Where did a “shoot to kill” policy emanate from and on what claimed legal basis? What public debate and democratic accountability surrounded the coming into being of that policy?


WHAT IS KNOWN: It has always been the case that if armed police feel their lives are in danger they must shoot to kill. In the light of the terrorist threat these guidelines were refined by a former Metropolitan police commissioner, Lord Stevens. He said: “We are living in unique times of unique evil, at war with an enemy of unspeakable brutality, and I have no doubt that now, more than ever, the principle is right despite the chance, tragically, of error.” Sir Ian, who took over the post earlier this year, concurred. He said the policy was the “least worst” way of tackling suicide bombers and refused to rule out other innocent people being shot in similar circumstances. “I am not certain the tactic we have is the right tactic, but it is the best we have found so far.”


Why was the suggestion that five bullets were fired allowed to continue as a public assertion, uncorrected, when there were eight?


WHAT IS KNOWN: Only when the inquest was opened into de Menezes’s death did it become known that more than five shots had been fired. He was shot seven times in the head and once in the shoulder. It has now been disclosed that a total of 11 shots were fired by two police officers. The other three bullets missed their target.


Why did Scotland Yard allow a number of assertions, now known to be untrue, to stay in the public domain?

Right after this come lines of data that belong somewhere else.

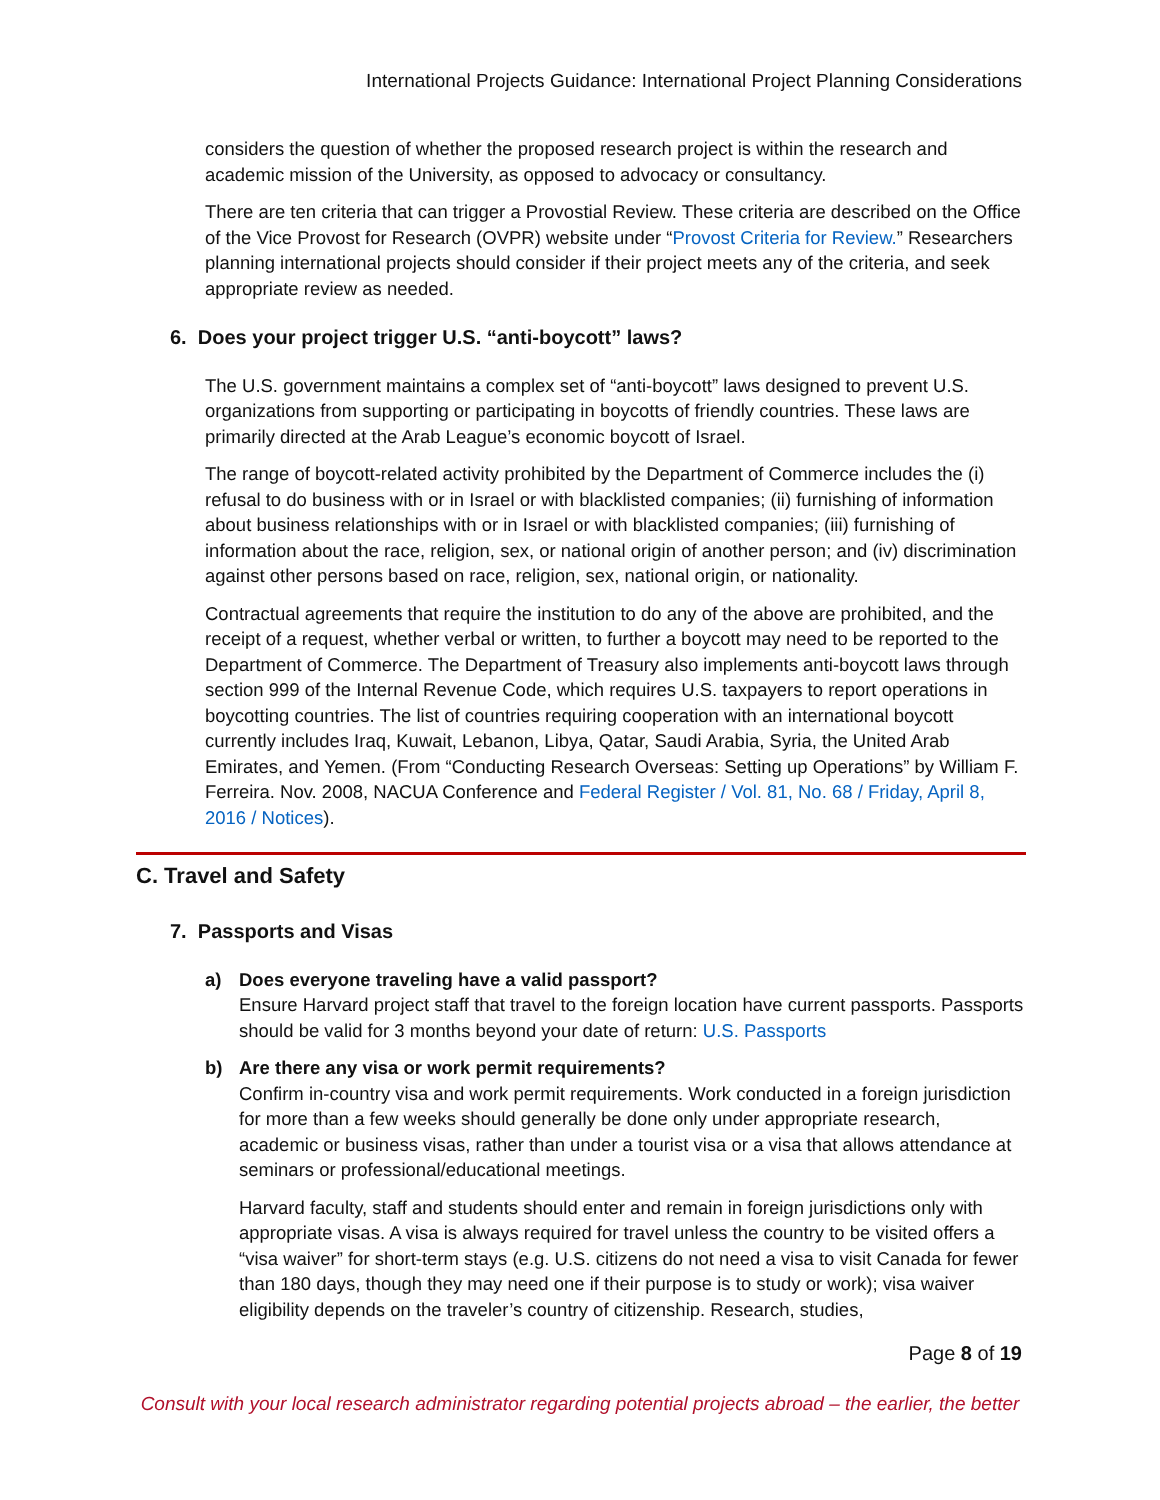International Projects Guidance: International Project Planning Considerations
considers the question of whether the proposed research project is within the research and academic mission of the University, as opposed to advocacy or consultancy.
There are ten criteria that can trigger a Provostial Review. These criteria are described on the Office of the Vice Provost for Research (OVPR) website under “Provost Criteria for Review.” Researchers planning international projects should consider if their project meets any of the criteria, and seek appropriate review as needed.
6. Does your project trigger U.S. “anti-boycott” laws?
The U.S. government maintains a complex set of “anti-boycott” laws designed to prevent U.S. organizations from supporting or participating in boycotts of friendly countries. These laws are primarily directed at the Arab League’s economic boycott of Israel.
The range of boycott-related activity prohibited by the Department of Commerce includes the (i) refusal to do business with or in Israel or with blacklisted companies; (ii) furnishing of information about business relationships with or in Israel or with blacklisted companies; (iii) furnishing of information about the race, religion, sex, or national origin of another person; and (iv) discrimination against other persons based on race, religion, sex, national origin, or nationality.
Contractual agreements that require the institution to do any of the above are prohibited, and the receipt of a request, whether verbal or written, to further a boycott may need to be reported to the Department of Commerce. The Department of Treasury also implements anti-boycott laws through section 999 of the Internal Revenue Code, which requires U.S. taxpayers to report operations in boycotting countries. The list of countries requiring cooperation with an international boycott currently includes Iraq, Kuwait, Lebanon, Libya, Qatar, Saudi Arabia, Syria, the United Arab Emirates, and Yemen. (From “Conducting Research Overseas: Setting up Operations” by William F. Ferreira. Nov. 2008, NACUA Conference and Federal Register / Vol. 81, No. 68 / Friday, April 8, 2016 / Notices).
C. Travel and Safety
7. Passports and Visas
a) Does everyone traveling have a valid passport?
Ensure Harvard project staff that travel to the foreign location have current passports. Passports should be valid for 3 months beyond your date of return: U.S. Passports
b) Are there any visa or work permit requirements?
Confirm in-country visa and work permit requirements. Work conducted in a foreign jurisdiction for more than a few weeks should generally be done only under appropriate research, academic or business visas, rather than under a tourist visa or a visa that allows attendance at seminars or professional/educational meetings.
Harvard faculty, staff and students should enter and remain in foreign jurisdictions only with appropriate visas. A visa is always required for travel unless the country to be visited offers a “visa waiver” for short-term stays (e.g. U.S. citizens do not need a visa to visit Canada for fewer than 180 days, though they may need one if their purpose is to study or work); visa waiver eligibility depends on the traveler’s country of citizenship. Research, studies,
Page 8 of 19
Consult with your local research administrator regarding potential projects abroad – the earlier, the better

WHAT IS KNOWN: Earlier statements that de Menezes was wearing a winter coat at the height of summer, thereby arousing police suspicions, continued to be repeated for several days even though he was, in fact, wearing a denim jacket. The original suggestion that he was wearing a heavy fleece seems to have come from a witness on the train, Mark Whitby, but this was never corrected by police. It was also suggested, initially in a statement issued by Scotland Yard, that “he vaulted over the ticket barrier, ran downstairs and on a Tube where it appears he stumbled.” It now transpires that he was acting like a commuter, using his travel pass, and only hurrying toward the train to avoid missing it. According to the family’s lawyers, the pathologist conducting the post mortem examination on de Menezes’s body was told five days later that he had vaulted the ticket barrier and run, even though CCTV cameras show he made his way slowly down the escalator. “Why was he not told the true facts which clearly by then [July 27] must have been available,” the lawyers asked.